Имея в руках это распоряжение, хирург мчится в ведомство главного контролера финансов, с трудом пробирается к аббату Терре, предъявляет ему свою записку, снабженную собственноручной пометкой короля, и, полный уверенности, ожидает, что эта пометка произведет нужное действие.

— Что это такое? — спрашивает аббат Терре.

— Вы же видите, сударь, — отвечает хирург, — это приказ выплатить сумму, которую мне должна казна.

— Вот так шутка! — восклицает аббат.

И он швыряет записку Буакайо, который в изумлении поднимает ее.

— Но позвольте, сударь, ведь это воля короля!

— Да, но не моя!

— Однако его величество…

— Вот пусть его величество вам и платит, коль скоро вы к нему обращаетесь.

— Но…

— Ступайте, сударь, у меня нет более времени слушать вас!
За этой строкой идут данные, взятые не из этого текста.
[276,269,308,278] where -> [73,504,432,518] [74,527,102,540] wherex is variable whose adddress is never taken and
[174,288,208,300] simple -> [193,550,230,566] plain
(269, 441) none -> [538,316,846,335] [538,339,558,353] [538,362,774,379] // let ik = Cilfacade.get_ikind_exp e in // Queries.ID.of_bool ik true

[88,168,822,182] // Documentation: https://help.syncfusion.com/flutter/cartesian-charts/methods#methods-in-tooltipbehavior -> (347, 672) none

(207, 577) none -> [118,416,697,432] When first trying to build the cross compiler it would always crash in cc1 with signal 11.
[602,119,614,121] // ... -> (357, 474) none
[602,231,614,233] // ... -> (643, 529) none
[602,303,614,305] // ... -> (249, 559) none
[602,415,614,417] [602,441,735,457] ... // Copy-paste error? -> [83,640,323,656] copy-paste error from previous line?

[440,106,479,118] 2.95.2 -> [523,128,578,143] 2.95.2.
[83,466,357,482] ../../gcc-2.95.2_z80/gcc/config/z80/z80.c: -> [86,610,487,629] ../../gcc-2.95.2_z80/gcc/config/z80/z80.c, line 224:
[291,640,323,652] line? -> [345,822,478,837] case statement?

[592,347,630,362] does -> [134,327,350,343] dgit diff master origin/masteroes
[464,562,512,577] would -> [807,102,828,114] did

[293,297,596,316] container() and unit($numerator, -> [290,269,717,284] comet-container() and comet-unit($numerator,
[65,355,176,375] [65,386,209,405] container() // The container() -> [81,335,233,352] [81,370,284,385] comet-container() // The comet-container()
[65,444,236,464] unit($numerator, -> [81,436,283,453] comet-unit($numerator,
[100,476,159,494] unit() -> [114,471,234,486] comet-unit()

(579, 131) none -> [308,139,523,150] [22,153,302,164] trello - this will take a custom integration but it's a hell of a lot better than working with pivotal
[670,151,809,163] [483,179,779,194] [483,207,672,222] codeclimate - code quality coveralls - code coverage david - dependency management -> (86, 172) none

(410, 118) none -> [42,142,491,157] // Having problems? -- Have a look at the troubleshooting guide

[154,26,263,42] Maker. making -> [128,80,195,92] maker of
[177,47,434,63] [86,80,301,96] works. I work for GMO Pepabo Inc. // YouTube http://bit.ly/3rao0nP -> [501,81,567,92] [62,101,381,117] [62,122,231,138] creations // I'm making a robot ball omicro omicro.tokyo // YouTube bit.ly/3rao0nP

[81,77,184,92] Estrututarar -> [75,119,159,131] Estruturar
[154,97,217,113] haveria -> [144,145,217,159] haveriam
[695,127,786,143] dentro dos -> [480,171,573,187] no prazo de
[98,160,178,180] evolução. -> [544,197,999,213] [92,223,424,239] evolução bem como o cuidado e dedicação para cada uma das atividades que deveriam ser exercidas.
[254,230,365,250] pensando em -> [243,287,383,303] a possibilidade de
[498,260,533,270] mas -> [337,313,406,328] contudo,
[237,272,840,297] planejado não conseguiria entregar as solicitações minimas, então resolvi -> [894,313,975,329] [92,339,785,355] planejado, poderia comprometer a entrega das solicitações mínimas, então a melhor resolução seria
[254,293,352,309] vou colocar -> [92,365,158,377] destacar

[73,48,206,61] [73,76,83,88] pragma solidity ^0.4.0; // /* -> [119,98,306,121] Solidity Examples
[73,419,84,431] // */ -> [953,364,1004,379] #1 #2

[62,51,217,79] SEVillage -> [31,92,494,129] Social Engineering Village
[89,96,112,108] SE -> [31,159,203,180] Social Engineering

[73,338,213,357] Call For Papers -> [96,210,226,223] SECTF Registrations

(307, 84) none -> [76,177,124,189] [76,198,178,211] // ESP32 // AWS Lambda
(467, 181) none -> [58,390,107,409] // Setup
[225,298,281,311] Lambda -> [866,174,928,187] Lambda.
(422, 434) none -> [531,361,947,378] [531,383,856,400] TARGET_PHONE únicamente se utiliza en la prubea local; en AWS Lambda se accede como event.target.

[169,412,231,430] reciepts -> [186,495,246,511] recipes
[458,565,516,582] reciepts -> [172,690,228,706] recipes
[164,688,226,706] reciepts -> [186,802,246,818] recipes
И аббат Терре выставляет за дверь Буакайо; пораженный таким приемом и не зная, какого святого заступника просить о помощи, хирург обращается к дежурному капитану, который спешит выпроводить его на улицу; тогда он идет искать поддержку у герцога де Ришелье, но добраться до него ему не удается; однако он находит нового секретаря, недавно взятого на службу маршалом, и показывает этому секретарю приказ короля. Пораженный дерзостью генерального контролера, секретарь, будучи еще новичком в своем ремесле и полагая, что король что-нибудь да значит в своем королевстве, берет записку, идет к маршалу и говорит ему, что аббат Терре только что совершил невероятно чудовищный проступок, за который, если бы о нем стало известно королю, этот министр подвергся бы величайшим неприятностям.

После этого он рассказывает ему слово в слово, как было дело.

— Любезный друг, — говорит герцог де Ришелье своему секретарю, — вы глупец, если не знаете, что самое плохое покровительство во всем королевстве — это покровительство короля; коль скоро аббат сказал, что Буакайо ничего не получит, то и вы скажите Буакайо, что он ничего не получит; что же касается вас, любезный, то постарайтесь научиться таким делам, ведь это азбука нашего языка; ну а без этого, как бы я ни желал вам добра, мне нельзя будет держать вас у себя на службе; ступайте.

И, как и предсказал г-н де Ришелье, Буакайо ничего не получил.

Возвратимся теперь к бедной дофине, которой несколькими обмороками, случившимися во время болезни ее мужа, было дано знать, что ее здоровье тоже тяжело пострадало; вскоре она сделалась настолько слаба и состояние ее стало казаться врачам настолько опасным, что они ограничили ее питание одной лишь молочной пищей. Такая диета принесла, по-видимому, определенное улучшение в состояние дофины; это улучшение сохранялось какое-то время, и в январе 1766 года врачи заявили, что они считают принцессу спасенной.

«К несчастью, — говорит мрачная хроника, которая отмечает на своих страницах кончины королев, умирающих молодыми, — принцесса захотела вмешаться в политику».